People often ask if it bothers me to do funerals. I'll be honest... I don't love to do funerals
but I have always considered it a blessing and a privilege to be invited into what I believe is the most
intimate time in a person's or a family's life. The God whom I know to be a God of love and mercy,
to be the source of eternal life, is what I can share with the dying person or with the family. I want
people to know that God is good and that God keeps His promises... promises like "Today you will
be with me in Paradise." That's what I share.
I shared that and many more things with the young woman's family in the days prior to her
funeral. I shared that with the community that had gathered to pay their last respects. And then on
the way to the cemetery, the funeral director who was driving the hearse asked me, "Do you really
think [this young woman] is in heaven? After all, she committed suicide."
I've never had a conversation like that with a funeral director. He followed his question with
the information that he had been raised in the Roman Catholic Church and was now a Baptist, but
the RC tenet that suicide is a mortal (unforgivable) sin had followed him his whole life.
"Do you really think she's in heaven?"
I didn't want to minimize or trivialize the question by saying, "We Episcopalians don't
believe that way," because there was a lot riding on my answer – for the young woman, for him, and
even for me.
He had been present for the entire service so he heard the reading from Paul's letter to the
Romans – perhaps some of the most beautiful words in all of Holy Scripture: "...It is Christ Jesus,
who died, yes, who was raised, who is at the right hand of God, who indeed intercedes for us.
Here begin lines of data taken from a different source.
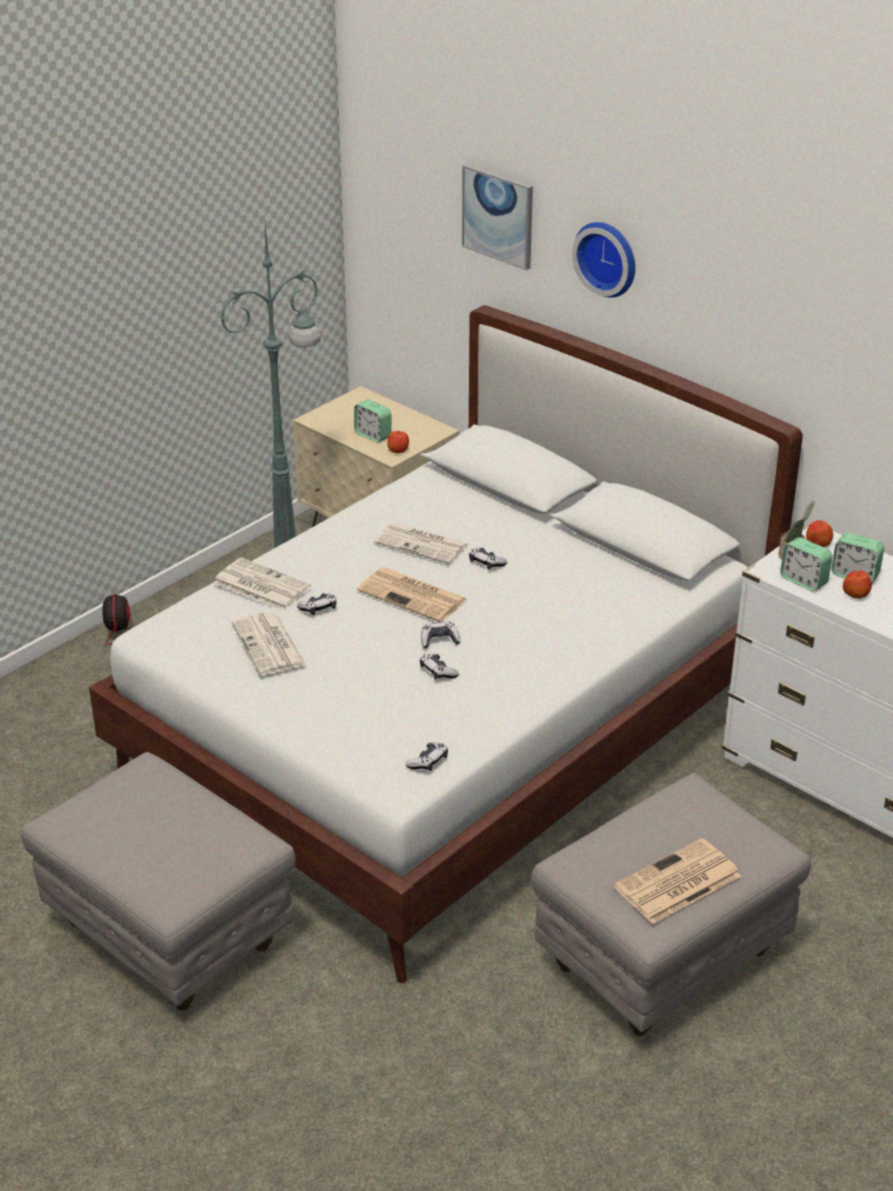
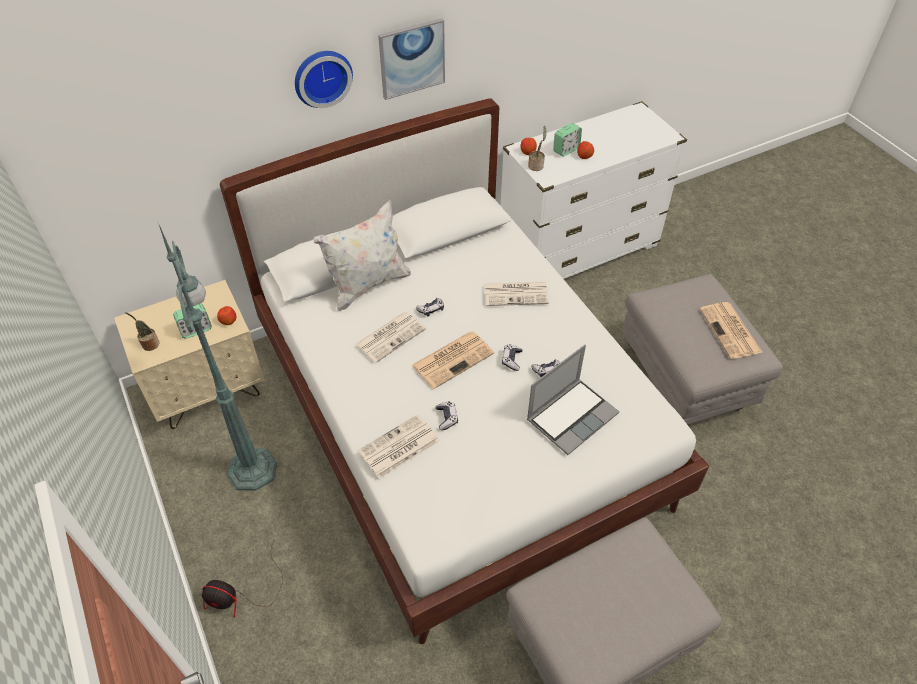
camera: 70 degrees left, 15 degrees up
(270, 645) = (482, 460): newspaper -> newspaper (517, 293)
(336, 416) = (149, 344): none -> potted plant
(373, 704) = (572, 415): none -> laptop
(428, 762) = (643, 403): game controller -> none
(497, 509) = (367, 285): none -> white pillow
(498, 216) = (209, 105): picture -> picture (412, 58)
(803, 581) = (563, 170): alarm clock -> none

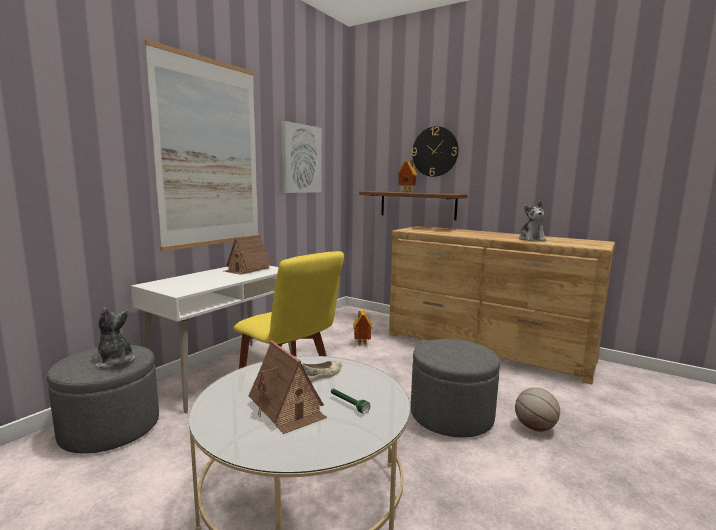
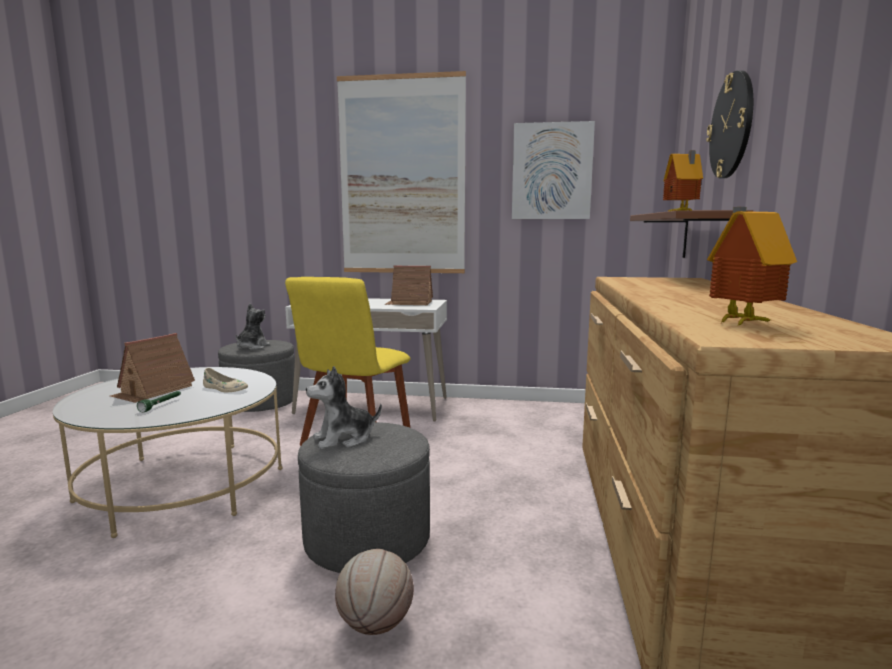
camera: 65 degrees right, 0 degrees up
(361, 344) = (526, 443): toy house -> toy house (740, 323)
(532, 239) = (704, 309): plush toy -> plush toy (344, 439)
Who
will separate us from the love of Christ? Will hardship, or distress, or persecution, or famine, or
nakedness, or peril, or sword? ... For I am convinced that neither death, nor life, nor angels, nor
rulers, nor things present, nor things to come, nor powers, nor height, nor depth, nor anything else
in all creation, will be able to separate us from the love of God in Christ Jesus our Lord." I read the
passage back to him.
"That," I said, "is why I believe she is in heaven. I'm certain that God has some serious
questions for her, but she is with God."
I went on to say that I know this issue of mortal versus venial sins can be a hot topic amongst
theologians and I certainly don't plan to take on the Magisterium. But as I study the Bible and I read
and reread passages like the one from Roman's 8, I cannot find an asterisk. I cannot find exceptions. Nothing can separate us from the love of God in Christ Jesus. NOTHING. NOTHING. NOTHING.
I cannot get that conversation with the funeral director out of my head. He may have gone
back to the office and told people he'd just met the biggest heretic (and a woman, at that) in the
Delta. But as I continue my walk through Lent and I set my face along with Jesus' to Jerusalem and
as I stand at the foot of the cross as My Lord gives his life for my sins and your sins and this young
woman's sins, I know he took them ALL with him. ALL. ALL. ALL.